╭─ Supplied passage

When I look at the food and beverage market, I see two markets – global companies with strong brands and smaller, innovative companies targeting segments in health foods and other high growth categories. With global food and beverage companies wielding so much power, smaller players need to be smarter – strategically, operationally, financially – to succeed.

“Coca-Cola is the perfect business because it has this gigantic durable competitive advantage, or moat, which gives it predictable cash flow.”

Charlie Munger Berkshire Hathaway

Coke has spent the better part of a century building a dominant brand, but the good news is your protective barrier doesn’t have to take decades to build or involve a secret formula…it often comes from the executing the everyday parts of your business – excellence in operations, superb customer service, sound financial management, and diversifying your customer base. Executing on these basics leads to enhanced performance that will build your moat and result in an attractive valuation if you decide to exit the business in the future.

In this post we encourage you to assess your business from the outside in – how do others in your industry view you – your competitors, partners, vendors, your customers, and potential acquirers. Next month, we’ll follow up with a closer look at the internal operations supporting your position.

Influence what others see: Be a proactive storyteller
Every business has a story – a past, a present, and a future. Showcase what you have accomplished and highlight where you are going.

  • Don’t keep your success a secret. Tell your story of a consistent track record of profitable growth or the depth of your management team. Spreading your story can lead to further success, new customers, better vendor relationships, and attract potential acquirers.
  • Articulate your growth plan so it speaks to your audience, whether it be your partners, employees, the bank, new customers, or a potential acquirer.

What makes your story not a “me-too?” For the founder & chef behind a successful veggieburger company, her “before the bandwagon” timing and her focus on taste were critical to her success.

The “true veggieburger”: ahead of the curve with both health and taste

Developed in the early 2000s by a mom/chef as a burger alternate (not a “fake meat”), the company developed a “true veggieburger” packed with grains and vegetables. While it was healthy, the key was it tasted really good. Customers began to spread the word and their customer base expanded beyond vegetarians and vegans to a broad range of customers. The company took note, but before they lauded their success, they laid out a plan to add new flavor profiles and line up contract manufacturing. Once they were poised for growth, they spread the word of their success to potential customers.

They gained regional distribution with UNFI and regional Whole Foods stores. Regional expansion on the East coast gave way to national distribution with Whole Foods, a rollout with Kroger, and recognition from industry leaders such as Mars.

╰─
╭─ Data

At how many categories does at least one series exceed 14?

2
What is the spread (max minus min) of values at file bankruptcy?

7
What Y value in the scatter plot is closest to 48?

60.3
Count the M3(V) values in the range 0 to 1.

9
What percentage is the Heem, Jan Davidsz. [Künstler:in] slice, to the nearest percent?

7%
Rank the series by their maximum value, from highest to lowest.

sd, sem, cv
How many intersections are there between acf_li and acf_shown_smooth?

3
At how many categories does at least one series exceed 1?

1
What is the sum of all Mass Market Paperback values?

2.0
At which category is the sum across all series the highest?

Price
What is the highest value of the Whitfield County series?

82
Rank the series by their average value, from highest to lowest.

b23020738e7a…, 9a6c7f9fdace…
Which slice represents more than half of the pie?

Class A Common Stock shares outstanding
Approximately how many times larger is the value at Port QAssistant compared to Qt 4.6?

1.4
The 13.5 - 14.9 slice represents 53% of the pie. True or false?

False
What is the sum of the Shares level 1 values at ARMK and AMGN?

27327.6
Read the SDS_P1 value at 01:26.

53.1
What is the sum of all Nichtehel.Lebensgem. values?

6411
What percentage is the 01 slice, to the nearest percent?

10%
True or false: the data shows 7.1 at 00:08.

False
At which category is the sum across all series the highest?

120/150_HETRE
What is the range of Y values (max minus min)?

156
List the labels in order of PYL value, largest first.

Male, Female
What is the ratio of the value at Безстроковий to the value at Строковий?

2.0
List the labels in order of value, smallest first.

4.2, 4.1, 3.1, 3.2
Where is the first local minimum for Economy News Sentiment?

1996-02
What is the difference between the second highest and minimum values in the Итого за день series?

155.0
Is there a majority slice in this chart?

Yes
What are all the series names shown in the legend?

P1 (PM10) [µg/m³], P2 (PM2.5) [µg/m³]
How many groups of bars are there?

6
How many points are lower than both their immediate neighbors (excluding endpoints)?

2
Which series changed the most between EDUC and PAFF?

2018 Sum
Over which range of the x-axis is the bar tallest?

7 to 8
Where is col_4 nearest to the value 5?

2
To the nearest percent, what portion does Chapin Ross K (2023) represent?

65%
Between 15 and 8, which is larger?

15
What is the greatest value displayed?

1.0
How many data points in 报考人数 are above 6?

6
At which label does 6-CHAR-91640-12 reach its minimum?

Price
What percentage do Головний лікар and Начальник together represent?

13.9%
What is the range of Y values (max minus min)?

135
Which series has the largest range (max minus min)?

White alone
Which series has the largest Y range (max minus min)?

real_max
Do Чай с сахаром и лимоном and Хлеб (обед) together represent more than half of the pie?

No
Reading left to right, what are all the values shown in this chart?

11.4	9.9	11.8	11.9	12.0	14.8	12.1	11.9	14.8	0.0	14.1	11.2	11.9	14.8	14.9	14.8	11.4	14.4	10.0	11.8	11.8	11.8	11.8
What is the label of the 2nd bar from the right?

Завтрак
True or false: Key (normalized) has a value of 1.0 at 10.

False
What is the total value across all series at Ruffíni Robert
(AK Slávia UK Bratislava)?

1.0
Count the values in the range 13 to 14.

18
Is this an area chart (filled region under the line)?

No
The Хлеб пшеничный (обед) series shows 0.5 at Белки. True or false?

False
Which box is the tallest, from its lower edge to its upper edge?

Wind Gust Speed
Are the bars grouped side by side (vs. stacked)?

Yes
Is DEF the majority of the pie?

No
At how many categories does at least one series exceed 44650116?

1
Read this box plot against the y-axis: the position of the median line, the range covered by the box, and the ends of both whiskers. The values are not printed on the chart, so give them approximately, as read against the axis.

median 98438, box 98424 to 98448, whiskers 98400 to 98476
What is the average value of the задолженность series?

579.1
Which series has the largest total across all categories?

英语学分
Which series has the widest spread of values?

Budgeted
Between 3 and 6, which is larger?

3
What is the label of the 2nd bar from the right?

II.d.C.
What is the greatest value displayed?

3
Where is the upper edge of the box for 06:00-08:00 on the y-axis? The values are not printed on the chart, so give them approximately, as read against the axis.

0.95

╰─

Problem 1: In the food and beverage article, which distributor and stores gave the veggieburger company its regional distribution?
Problem 2: Please write out the stretch of the food and beverage article from "Influence what others" through "attract potential acquirers.".
Rely only on the food and beverage article, not on the material.

Response box 1: UNFI and regional Whole Foods stores.

Response box 2:
Influence what others see: Be a proactive storyteller
Every business has a story – a past, a present, and a future. Showcase what you have accomplished and highlight where you are going.

  • Don’t keep your success a secret. Tell your story of a consistent track record of profitable growth or the depth of your management team. Spreading your story can lead to further success, new customers, better vendor relationships, and attract potential acquirers.